Document section
'''
You are viewing a plain text version of this content. The canonical link for it is here.
Posted to dev@tomcat.apache.org by "Pier P. Fumagalli" <pi...@betaversion.org> on 2001/02/26 10:58:35 UTC

FW: [advanced-servlets] Session Load Balancing (was: To avoid Duplicate Login)

Really interesting, when thinking about load balancing...

    Pier

-- 
----------------------------------------------------------------------------
Pier Fumagalli  <http://www.betaversion.org/>  <ma...@betaversion.org>

------ Forwarded Message
> From: Charles Forsythe <fo...@alum.mit.edu>
> Organization: NetVoice Technologies
> Reply-To: advanced-servlets@yahoogroups.com
> Date: Mon, 26 Feb 2001 03:51:50 -0600
> To: advanced-servlets@yahoogroups.com
> Subject: Re: [advanced-servlets] Session Load Balancing   (was: To avoid
> Duplicate Login)
> 
> Nic Ferrier wrote:
>> I don't know how NAS or Websphere work but there are (AFAIK) only two
>> main approaches you can take to session load balancing. ...
'''
Information shown
'''
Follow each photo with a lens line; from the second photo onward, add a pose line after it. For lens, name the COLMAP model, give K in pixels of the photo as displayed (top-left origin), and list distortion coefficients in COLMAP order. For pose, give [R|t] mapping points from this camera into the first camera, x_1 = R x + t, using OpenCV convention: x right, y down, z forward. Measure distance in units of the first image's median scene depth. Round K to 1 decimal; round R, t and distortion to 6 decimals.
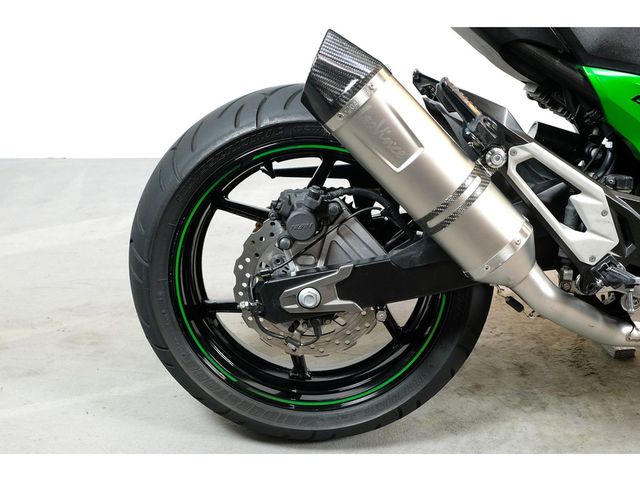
'''
What to do
- a) Answer these from the session load balancing post:
(i) On what date and at what time was the post sent to dev@tomcat.apache.org?
(ii) What organization appears beside Charles Forsythe's name?
(iii) According to Nic Ferrier, how many main approaches to session load balancing are there?
- b) Rewrite the session load balancing post from "------ Forwarded Message" to "load balancing. ...", substituting "NetVoice Systems" for "NetVoice Technologies".
- c) Pick up the post on session load balancing at the point where it stops and carry it on.

Answers to the tasks
- a)
(i) 2001/02/26, 10:58:35 UTC
(ii) NetVoice Technologies
(iii) Two

- b)
------ Forwarded Message
> From: Charles Forsythe <fo...@alum.mit.edu>
> Organization: NetVoice Systems
> Reply-To: advanced-servlets@yahoogroups.com
> Date: Mon, 26 Feb 2001 03:51:50 -0600
> To: advanced-servlets@yahoogroups.com
> Subject: Re: [advanced-servlets] Session Load Balancing   (was: To avoid
> Duplicate Login)
> 
> Nic Ferrier wrote:
>> I don't know how NAS or Websphere work but there are (AFAIK) only two
>> main approaches you can take to session load balancing. ...

- c)
>> either:
>> 
>> a) the server recieving the session request asks an authoritative
>> source for the current session data which locks the session until the
>> updated data is returned on completion of the reciever
>> 
>> b) the sever recieiving the session request locks the session for the
>> duration of the request via a broadcast to other servers and on
>> completion sends the updated session data to those other servers
> 
> I thought of a third way a while back.  To my knowledge, it's never been
> done. If anyone thinks it's a good idea, please use it before Microsoft
> patents it.
> 
> Basically, the Session ID is enhanced with a server-of-origin tag.  I'll
> call this a "composite ID" consisting of a "server tag" and a "Session
> ID" where the Session ID serves its traditional function.  Ignoring
> security issues (for now), you might see composite IDs that looked like:
> 
> serverX:sessionPPP
> serverX:sessionDDD
> serverY:sessionQQQ
>  ...and so on...
> 
> In this example, the first ID indicates that server X owns the Session
> with the ID sessionDDD.  The Session with ID sessionQQQ is owned by
> server Y.
> 
> If server X gets a request with a composite ID of "serverX:sessionPPP"
> it proceeds with the request the way a stand-alone container would;
> nothing gets serialized, broadcasted, saved, loaded or locked.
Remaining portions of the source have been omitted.